[AIM OF THE TASK] Print every line of the data below verbatim, leaving out the pictures.

[Items listed in a dataset]
──────
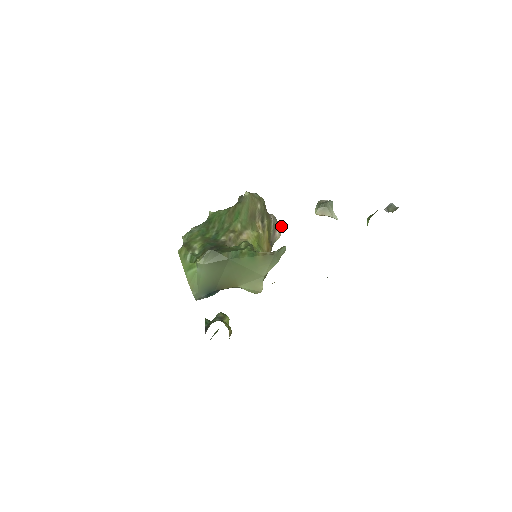
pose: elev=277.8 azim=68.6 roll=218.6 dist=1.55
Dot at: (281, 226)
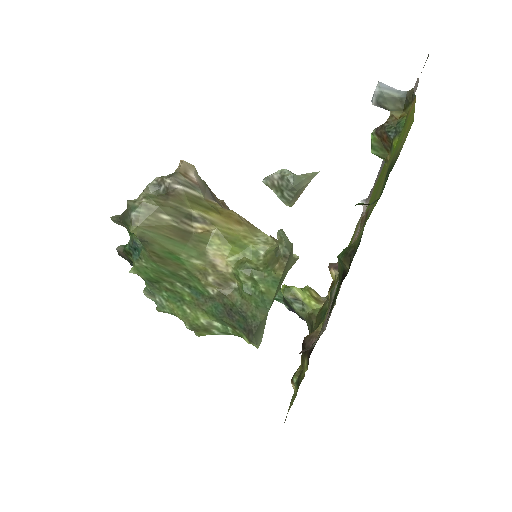
Dot at: (182, 163)
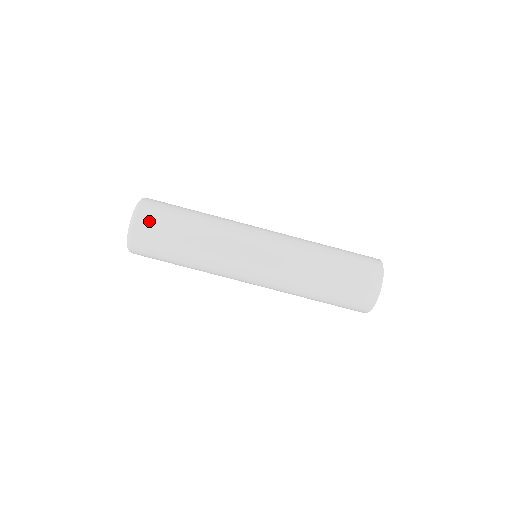
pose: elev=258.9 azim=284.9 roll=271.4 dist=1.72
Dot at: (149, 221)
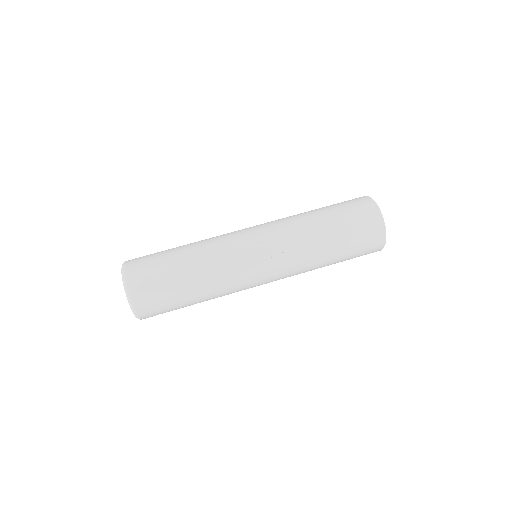
Dot at: occluded
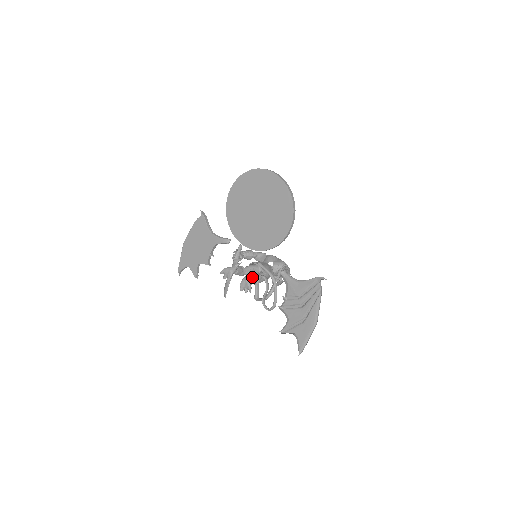
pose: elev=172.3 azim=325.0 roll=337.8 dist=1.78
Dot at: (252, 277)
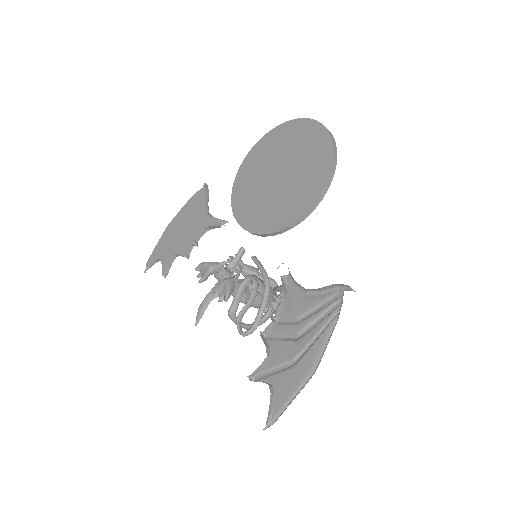
Dot at: (238, 282)
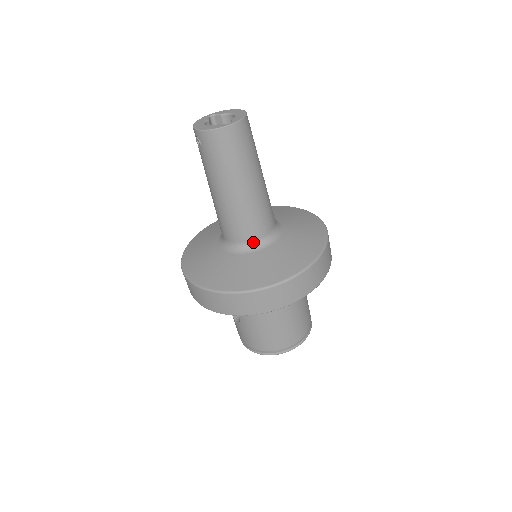
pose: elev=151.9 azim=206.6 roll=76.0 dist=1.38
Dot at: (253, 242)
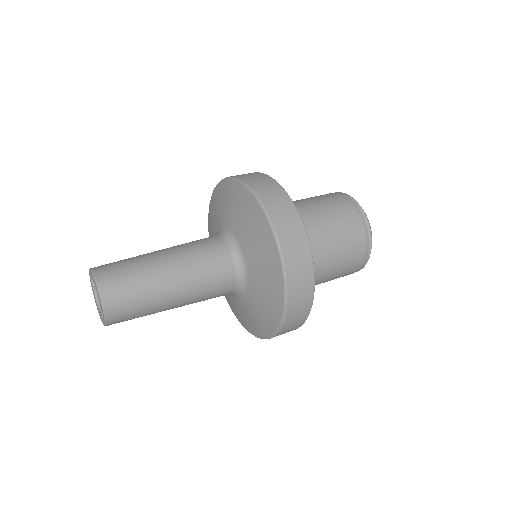
Dot at: occluded
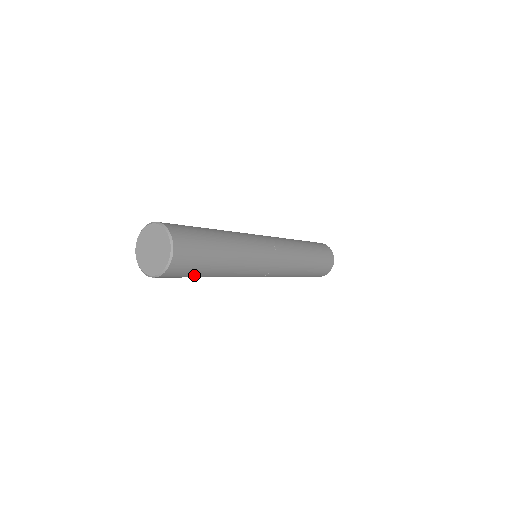
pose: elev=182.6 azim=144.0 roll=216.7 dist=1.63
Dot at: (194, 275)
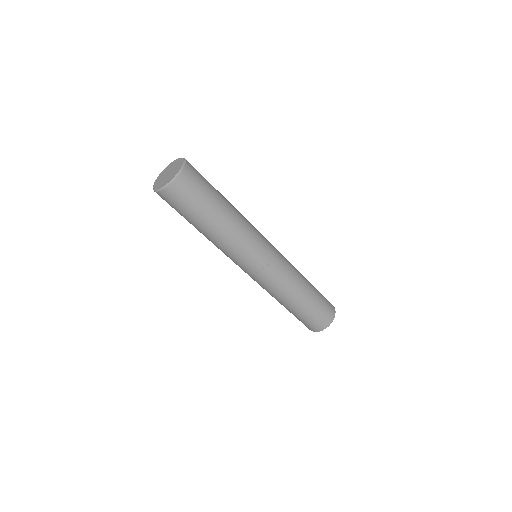
Dot at: (187, 215)
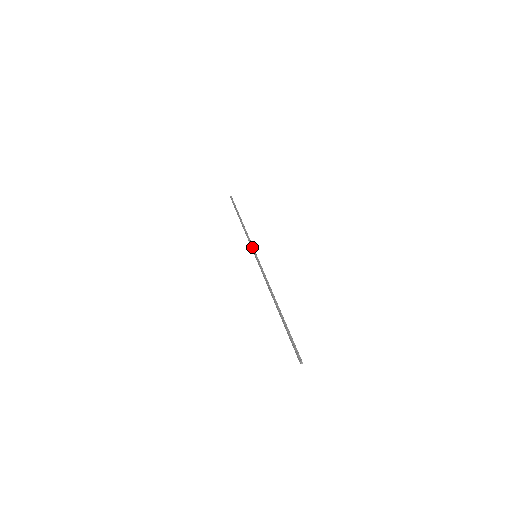
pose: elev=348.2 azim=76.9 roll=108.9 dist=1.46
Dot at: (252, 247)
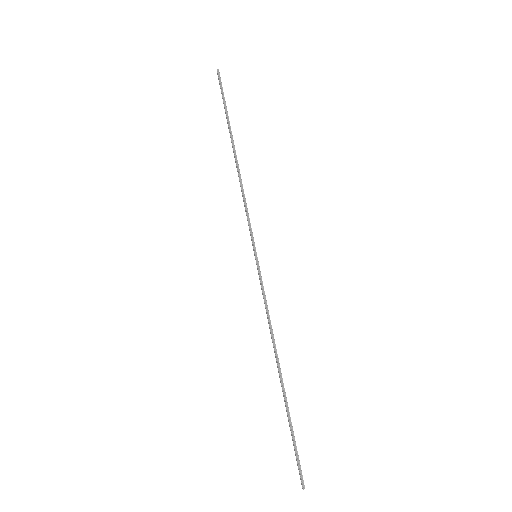
Dot at: (251, 233)
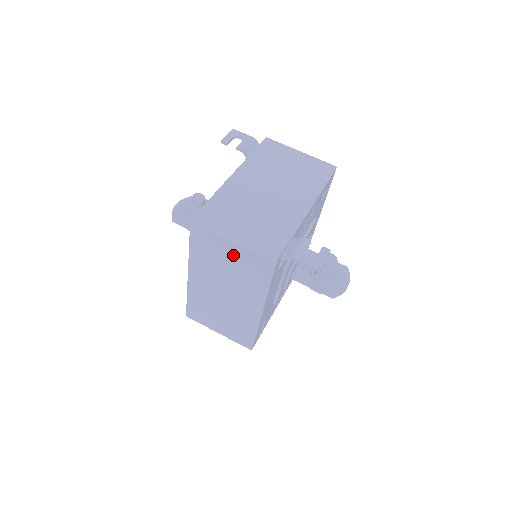
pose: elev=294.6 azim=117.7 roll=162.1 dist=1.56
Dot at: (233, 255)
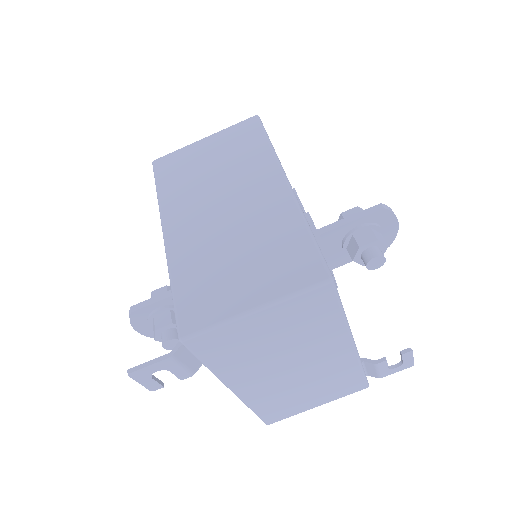
Dot at: occluded
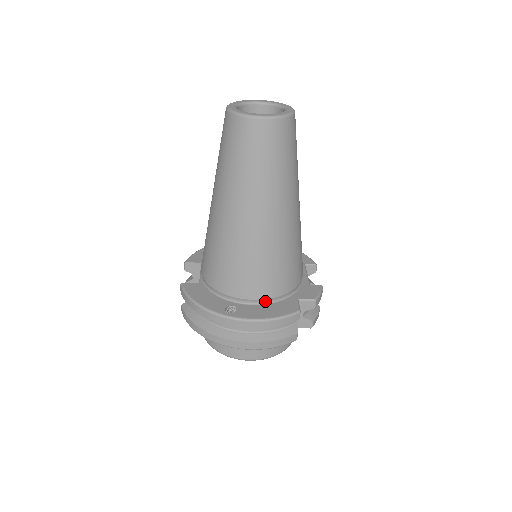
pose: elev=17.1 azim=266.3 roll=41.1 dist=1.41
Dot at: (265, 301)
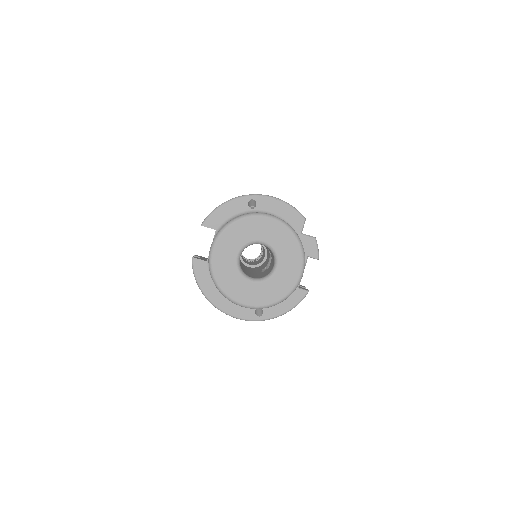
──────
[RESPONSE TO THE TASK]
pose: elev=277.8 azim=68.6 roll=218.6 dist=1.55
Dot at: (281, 226)
Dot at: (182, 163)
pose: elev=258.9 azim=284.9 roll=271.4 dist=1.72
Dot at: (149, 221)
Dot at: occluded
pose: elev=172.3 azim=325.0 roll=337.8 dist=1.78
Dot at: (252, 277)
Dot at: (238, 282)
pose: elev=151.9 azim=206.6 roll=76.0 dist=1.38
Dot at: (253, 242)
Dot at: occluded
pose: elev=182.6 azim=144.0 roll=216.7 dist=1.63
Dot at: (194, 275)
Dot at: (187, 215)
pose: elev=348.2 azim=76.9 roll=108.9 dist=1.46
Dot at: (252, 247)
Dot at: (251, 233)
pose: elev=294.6 azim=117.7 roll=162.1 dist=1.56
Dot at: (233, 255)
Dot at: occluded
pose: elev=17.1 azim=266.3 roll=41.1 dist=1.41
Dot at: (265, 301)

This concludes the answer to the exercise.